Submodel: maintenance costs of the fleet = cost of LTL + cost of TL + cost of SP

Data to collect: The cost of preventative checking fee, the cost of replacement of major systems (fuel, auxiliary, braking, exhaust, etc.), cabin comfort controls, tires, wheels, rims, fluids, lights, frame and undercarriage, safety features (horn, seat belt, etc.); repair of leaks, mounts, drive shafts, CV joints, belt and hoses.

Reference:

  1. An Analysis of the Operational Costs of Trucking: 2016 Update (American Transport Research Institute). (http://atri-online.org/wp-content/uploads/2016/10/ATRI-Operational-Costs-of-Trucking-2016-09-2016.pdf)

  2. Track Your Truck. (https://www.trackyourtruck.com/blog/top-5-tips-effective-fleet-maintenance-planning/)

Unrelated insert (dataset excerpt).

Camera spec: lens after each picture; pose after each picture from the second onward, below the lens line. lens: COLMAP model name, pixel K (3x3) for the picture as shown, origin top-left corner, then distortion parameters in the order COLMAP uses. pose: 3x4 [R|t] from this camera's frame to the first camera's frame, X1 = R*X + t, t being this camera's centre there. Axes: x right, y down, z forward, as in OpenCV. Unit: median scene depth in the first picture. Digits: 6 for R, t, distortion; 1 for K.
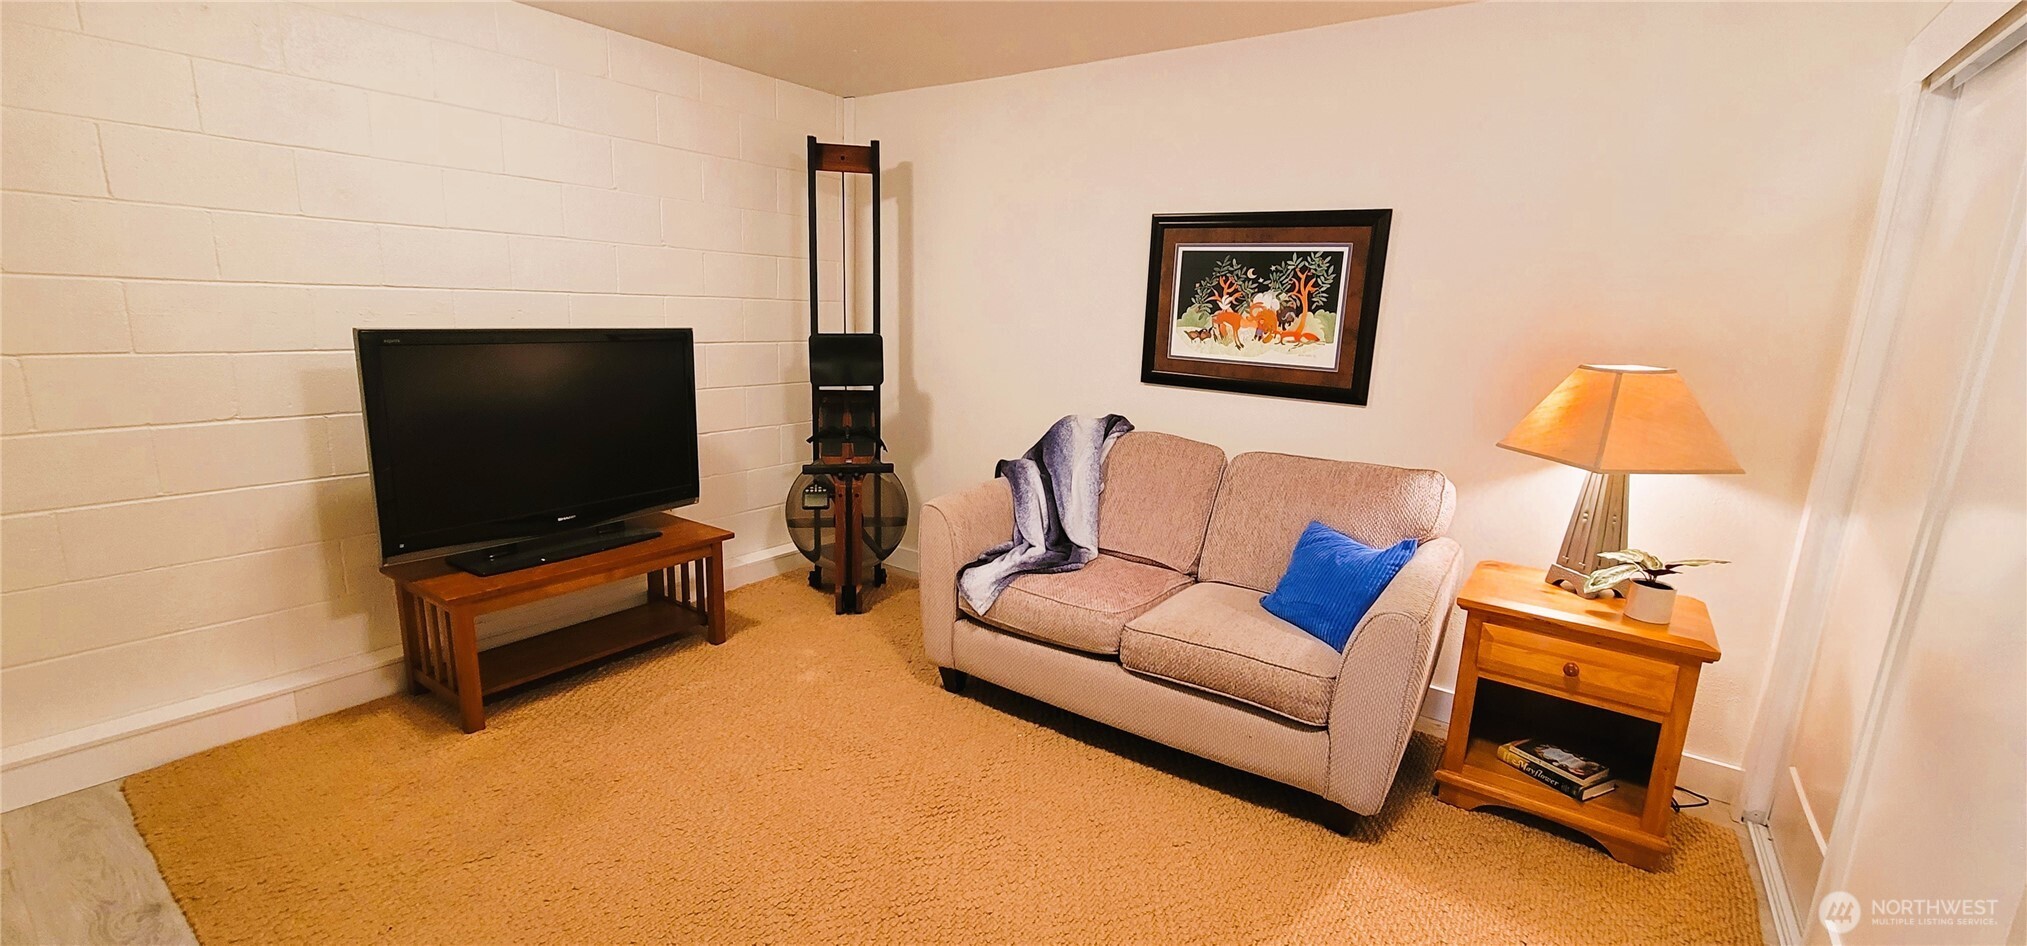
lens RADIAL K [[831.1, 0, 1012.3], [0, 831.1, 476.4], [0, 0, 1]] dist [-0.000249, 0.000010]
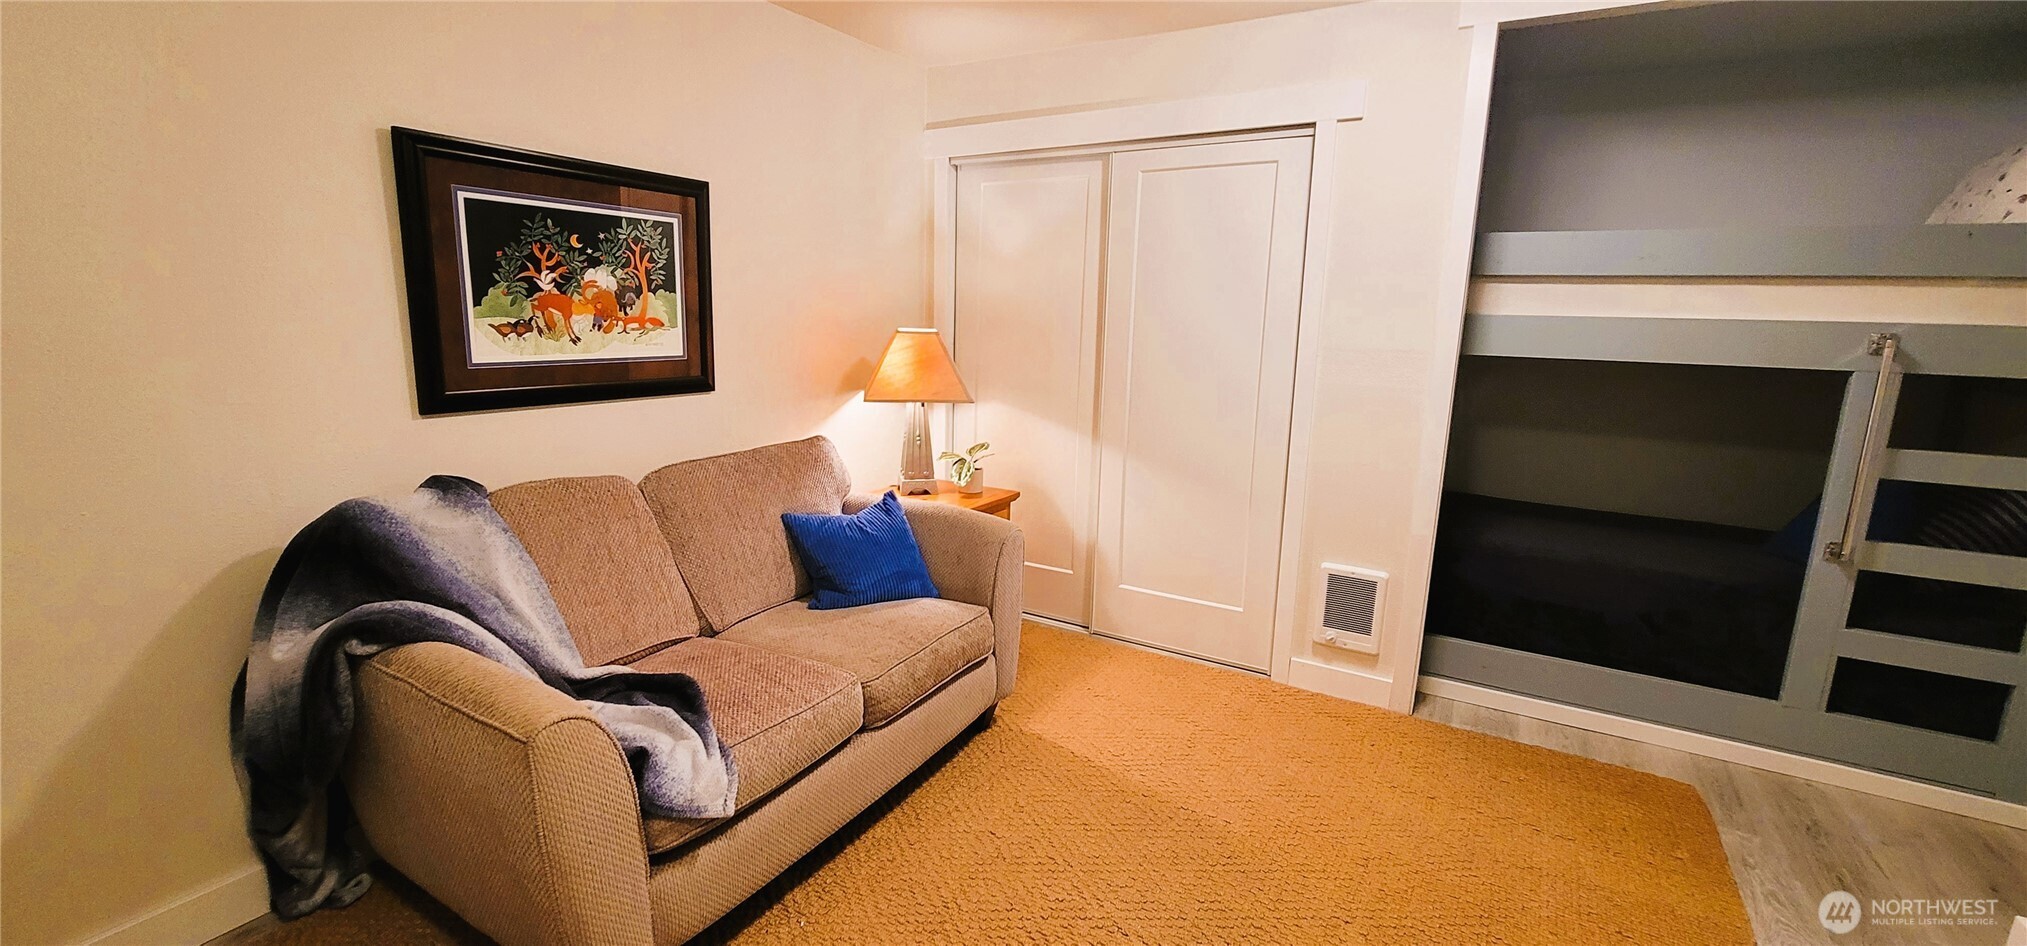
lens RADIAL K [[831.1, 0, 1010.1], [0, 831.1, 473.9], [0, 0, 1]] dist [-0.000249, 0.000010]
pose [[-0.085187, -0.233581, 0.968598, -0.513697], [0.186190, 0.951276, 0.245779, -0.157148], [-0.978814, 0.201281, -0.037546, 0.692031]]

2.2 Modeling Using Porpotionality

Problems:In Problems 7-12, determine whether the data set supports the stated proportionality model.

  1. \(y \propto x^3\)

y 0 1 2 6 14 24 37 58 82 114 x 1 2 3 4 5 6 7 8 9 10

dt_tb <- as.data.frame(rbind(c(0, 1, 2, 6, 14, 24, 37, 58, 82, 114),c(1, 2, 3, 4, 5, 6, 7, 8, 9, 10)))
rownames(dt_tb) <- c('y','x')
kable(dt_tb)
V1 V2 V3 V4 V5 V6 V7 V8 V9 V10
y 0 1 2 6 14 24 37 58 82 114
x 1 2 3 4 5 6 7 8 9 10
dt_tb_long <- data.frame(t(dt_tb))
dt_tb_long$x_3 <- (dt_tb_long$x)^3
ggplot(dt_tb_long,aes(x_3,y)) + geom_line()

From the plot we can see the relationship between \(y\) and \(x^3\) is a straight line passes through the origin. So we can say that the data set supports the proportionality model \(y \propto x^3\).